In legal circles, the strategy is called lawfare, and it employs global sanctions, asset seizures and international claims tribunals to ensure that Russia faces ramifications for its aggression beyond the battlefield.

This August, three Ukrainian lawyers sponsored by CILE are planning to enroll in the School of Law’s Master of Laws (LLM) program, an advanced degree program focusing on international practice. These students will be assisted by global law firms, nongovernmental organizations and academic peers to provide advocacy and assistance regarding the legal issues arising from the war in Ukraine. The goal, Kotuby said, is to help them escape the war and become future leaders in the process.

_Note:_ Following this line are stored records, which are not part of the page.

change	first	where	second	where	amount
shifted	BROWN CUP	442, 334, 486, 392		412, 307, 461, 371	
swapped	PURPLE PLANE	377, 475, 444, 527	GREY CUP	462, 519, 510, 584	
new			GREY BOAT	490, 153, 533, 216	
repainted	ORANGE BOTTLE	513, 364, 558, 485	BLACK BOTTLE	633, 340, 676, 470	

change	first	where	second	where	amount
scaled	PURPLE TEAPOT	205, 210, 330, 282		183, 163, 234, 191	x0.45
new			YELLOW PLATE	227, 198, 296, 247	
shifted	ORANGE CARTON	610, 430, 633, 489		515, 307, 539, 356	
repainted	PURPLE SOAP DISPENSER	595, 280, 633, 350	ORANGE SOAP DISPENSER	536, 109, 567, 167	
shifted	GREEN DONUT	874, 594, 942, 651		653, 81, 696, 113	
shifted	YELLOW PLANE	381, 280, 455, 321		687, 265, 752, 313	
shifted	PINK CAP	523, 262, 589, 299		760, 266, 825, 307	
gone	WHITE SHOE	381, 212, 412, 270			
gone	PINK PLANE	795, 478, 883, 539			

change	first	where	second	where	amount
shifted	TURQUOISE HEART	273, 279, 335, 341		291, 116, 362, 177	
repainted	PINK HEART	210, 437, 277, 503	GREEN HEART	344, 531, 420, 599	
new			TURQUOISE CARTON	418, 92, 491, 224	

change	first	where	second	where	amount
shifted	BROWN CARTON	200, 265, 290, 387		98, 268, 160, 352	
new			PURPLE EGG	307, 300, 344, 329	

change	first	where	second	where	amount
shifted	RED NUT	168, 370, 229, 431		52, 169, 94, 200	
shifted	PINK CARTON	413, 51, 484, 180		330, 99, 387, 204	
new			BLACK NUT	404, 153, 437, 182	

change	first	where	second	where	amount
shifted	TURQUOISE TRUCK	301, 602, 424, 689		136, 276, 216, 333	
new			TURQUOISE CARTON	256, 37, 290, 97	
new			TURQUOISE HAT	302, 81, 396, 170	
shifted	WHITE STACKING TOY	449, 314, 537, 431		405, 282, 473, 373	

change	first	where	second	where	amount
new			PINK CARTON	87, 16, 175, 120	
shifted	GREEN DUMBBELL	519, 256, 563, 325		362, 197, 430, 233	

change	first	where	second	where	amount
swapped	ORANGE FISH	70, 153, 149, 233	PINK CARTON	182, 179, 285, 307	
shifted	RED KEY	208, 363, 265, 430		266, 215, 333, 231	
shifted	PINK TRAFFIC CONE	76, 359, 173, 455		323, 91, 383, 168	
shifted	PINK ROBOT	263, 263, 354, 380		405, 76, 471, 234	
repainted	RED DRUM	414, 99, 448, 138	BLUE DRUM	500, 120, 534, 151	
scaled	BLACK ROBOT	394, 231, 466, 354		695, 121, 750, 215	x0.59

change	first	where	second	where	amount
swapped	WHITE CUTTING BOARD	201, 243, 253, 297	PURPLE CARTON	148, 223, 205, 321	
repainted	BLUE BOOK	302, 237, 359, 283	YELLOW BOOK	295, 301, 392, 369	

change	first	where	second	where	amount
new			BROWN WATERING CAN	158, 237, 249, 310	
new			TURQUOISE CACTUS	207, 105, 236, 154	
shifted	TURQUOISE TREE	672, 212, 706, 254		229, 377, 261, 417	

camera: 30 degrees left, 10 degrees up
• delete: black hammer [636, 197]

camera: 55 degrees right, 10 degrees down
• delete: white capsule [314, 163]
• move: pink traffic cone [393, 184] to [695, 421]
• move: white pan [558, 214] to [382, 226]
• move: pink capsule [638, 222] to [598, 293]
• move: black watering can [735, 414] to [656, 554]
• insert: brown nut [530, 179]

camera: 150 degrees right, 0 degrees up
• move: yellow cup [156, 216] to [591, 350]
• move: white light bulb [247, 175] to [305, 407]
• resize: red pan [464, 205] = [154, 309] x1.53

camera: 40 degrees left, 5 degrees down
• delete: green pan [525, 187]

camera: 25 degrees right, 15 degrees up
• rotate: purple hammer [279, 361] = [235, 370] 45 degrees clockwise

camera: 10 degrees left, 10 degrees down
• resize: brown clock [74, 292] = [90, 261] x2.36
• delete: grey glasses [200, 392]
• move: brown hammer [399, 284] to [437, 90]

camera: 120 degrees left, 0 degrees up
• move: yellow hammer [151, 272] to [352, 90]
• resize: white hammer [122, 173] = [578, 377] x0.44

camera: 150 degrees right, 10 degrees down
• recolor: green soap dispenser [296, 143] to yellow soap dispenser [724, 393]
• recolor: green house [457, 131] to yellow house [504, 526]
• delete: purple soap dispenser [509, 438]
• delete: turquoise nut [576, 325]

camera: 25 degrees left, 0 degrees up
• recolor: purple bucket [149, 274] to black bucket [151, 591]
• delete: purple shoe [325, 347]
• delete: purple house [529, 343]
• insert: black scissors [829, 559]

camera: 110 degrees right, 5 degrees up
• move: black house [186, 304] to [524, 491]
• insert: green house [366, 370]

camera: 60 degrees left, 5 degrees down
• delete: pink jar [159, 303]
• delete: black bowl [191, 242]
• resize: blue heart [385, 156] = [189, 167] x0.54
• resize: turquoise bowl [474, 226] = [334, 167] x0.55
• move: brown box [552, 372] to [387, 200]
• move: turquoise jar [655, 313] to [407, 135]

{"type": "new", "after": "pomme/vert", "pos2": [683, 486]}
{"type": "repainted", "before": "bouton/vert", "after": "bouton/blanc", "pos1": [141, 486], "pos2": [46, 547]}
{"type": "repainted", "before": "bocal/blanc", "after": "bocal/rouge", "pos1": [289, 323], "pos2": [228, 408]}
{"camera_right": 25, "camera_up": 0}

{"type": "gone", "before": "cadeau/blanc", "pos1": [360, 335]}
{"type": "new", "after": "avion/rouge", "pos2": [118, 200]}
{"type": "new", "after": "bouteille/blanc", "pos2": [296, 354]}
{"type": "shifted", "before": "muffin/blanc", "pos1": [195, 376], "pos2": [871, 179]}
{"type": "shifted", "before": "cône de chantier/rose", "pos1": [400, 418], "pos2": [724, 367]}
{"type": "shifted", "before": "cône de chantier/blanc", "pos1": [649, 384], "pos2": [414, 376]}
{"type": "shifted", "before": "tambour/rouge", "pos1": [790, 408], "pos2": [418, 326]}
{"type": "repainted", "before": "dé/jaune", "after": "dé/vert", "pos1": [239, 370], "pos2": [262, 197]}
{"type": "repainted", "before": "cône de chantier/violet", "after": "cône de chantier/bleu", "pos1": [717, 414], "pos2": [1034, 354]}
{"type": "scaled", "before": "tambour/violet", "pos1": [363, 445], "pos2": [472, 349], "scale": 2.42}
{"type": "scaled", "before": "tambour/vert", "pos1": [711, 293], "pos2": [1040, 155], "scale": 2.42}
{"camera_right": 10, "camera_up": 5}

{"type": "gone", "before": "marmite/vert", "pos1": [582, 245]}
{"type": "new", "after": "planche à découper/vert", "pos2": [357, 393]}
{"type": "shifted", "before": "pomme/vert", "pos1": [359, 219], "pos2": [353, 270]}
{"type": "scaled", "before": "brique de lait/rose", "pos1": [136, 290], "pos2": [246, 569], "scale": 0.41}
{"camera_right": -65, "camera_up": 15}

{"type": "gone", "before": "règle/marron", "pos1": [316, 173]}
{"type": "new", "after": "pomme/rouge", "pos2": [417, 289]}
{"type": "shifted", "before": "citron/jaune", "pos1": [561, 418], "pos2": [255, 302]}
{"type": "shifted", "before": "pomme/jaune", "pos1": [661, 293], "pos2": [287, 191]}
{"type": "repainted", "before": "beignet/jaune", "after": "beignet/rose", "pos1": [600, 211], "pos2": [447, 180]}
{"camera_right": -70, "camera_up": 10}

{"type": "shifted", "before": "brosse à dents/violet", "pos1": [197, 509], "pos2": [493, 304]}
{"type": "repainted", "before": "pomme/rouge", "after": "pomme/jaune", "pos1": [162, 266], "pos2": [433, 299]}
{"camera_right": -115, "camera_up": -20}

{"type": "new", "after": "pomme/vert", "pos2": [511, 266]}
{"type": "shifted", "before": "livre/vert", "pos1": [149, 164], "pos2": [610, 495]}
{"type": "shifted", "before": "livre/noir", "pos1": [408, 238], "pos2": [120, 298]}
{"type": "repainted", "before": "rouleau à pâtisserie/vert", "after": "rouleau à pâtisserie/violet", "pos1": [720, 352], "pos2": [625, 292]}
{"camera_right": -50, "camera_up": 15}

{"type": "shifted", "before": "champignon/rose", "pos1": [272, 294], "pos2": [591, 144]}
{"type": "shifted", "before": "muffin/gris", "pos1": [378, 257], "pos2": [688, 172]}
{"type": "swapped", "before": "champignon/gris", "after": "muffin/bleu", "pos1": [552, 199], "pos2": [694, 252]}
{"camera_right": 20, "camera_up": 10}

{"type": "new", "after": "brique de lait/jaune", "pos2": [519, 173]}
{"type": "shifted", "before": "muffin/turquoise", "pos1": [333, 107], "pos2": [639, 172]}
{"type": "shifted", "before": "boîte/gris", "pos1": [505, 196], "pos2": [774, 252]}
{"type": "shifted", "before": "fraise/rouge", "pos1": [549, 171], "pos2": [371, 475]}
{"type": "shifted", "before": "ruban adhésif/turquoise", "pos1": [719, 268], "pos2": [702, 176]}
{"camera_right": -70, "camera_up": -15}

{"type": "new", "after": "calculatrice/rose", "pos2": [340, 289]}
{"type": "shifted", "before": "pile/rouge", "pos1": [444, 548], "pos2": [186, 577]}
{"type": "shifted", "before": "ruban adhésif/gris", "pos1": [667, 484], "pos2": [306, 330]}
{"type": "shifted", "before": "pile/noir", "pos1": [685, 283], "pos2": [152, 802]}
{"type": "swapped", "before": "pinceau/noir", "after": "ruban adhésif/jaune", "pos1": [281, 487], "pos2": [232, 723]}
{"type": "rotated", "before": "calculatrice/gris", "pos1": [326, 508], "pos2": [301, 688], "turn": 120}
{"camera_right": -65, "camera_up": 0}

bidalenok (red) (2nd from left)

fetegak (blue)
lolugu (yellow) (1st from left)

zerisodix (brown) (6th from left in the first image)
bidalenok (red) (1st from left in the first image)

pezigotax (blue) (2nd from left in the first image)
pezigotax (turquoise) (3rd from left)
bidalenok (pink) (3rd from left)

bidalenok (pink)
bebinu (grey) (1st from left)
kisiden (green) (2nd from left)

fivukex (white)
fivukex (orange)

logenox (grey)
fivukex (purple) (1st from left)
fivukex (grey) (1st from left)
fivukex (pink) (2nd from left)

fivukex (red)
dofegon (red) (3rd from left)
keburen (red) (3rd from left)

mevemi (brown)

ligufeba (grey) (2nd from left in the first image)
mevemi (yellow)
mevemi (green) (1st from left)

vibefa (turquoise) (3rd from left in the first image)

Ana Vnukova, 27, of Kyiv, is one of the new project’s fellows. She said that rebuilding Ukraine is a personal responsibility, and she plans to use her LLM degree to help bolster her country’s economy. She anticipates Ukraine becoming a European Union member state post-war, which would require her country to adhere to strict intellectual property regulations as part of its membership.

Vnukova currently serves as intellectual property legal counsel for Nova Poshta Global, a Ukraine-based shipping company, and she plans to deepen her knowledge of data protection law while at Pitt.

“I want to protect the inventions and technological innovations sure to come out after Ukraine rebuilds, and I want to protect our know-how,” she said.

The Ukrainian Legal Assistance Project’s reach extends beyond the courts and the classroom: The initiative is also supporting Ukrainian law student reporters’ dispatches from the war in the publication JURIST. Headquartered at Pitt’s School of Law and managed by Professor Bernard Hibbitts, the online legal news service is powered by a global team of law students devoted to publishing judicial decisions, testimony and commentary.

JURIST’s writers are trained in reporting skills, how to perform fact-based assessments of complex situations and how to disseminate their findings to the broader world, said Kotuby. The Ukrainian Legal Assistance Project’s fellows will also have a hand in supporting their reporters from back home.

If you’d like to help, the Ukrainian Legal Assistance Project is looking for volunteers who can provide pro bono legal work on legal claims that Ukrainian individuals and entities may have in connection with the Russian Invasion. Email charles.kotuby [at] pitt.edu for more information. The project is also accepting monetary donations to offset the cost of Ukrainian law fellows’ travel and living stipends.

“It’s critical that the global bar, legal academy and world community come together at this moment to assist Ukraine,” Kotuby said.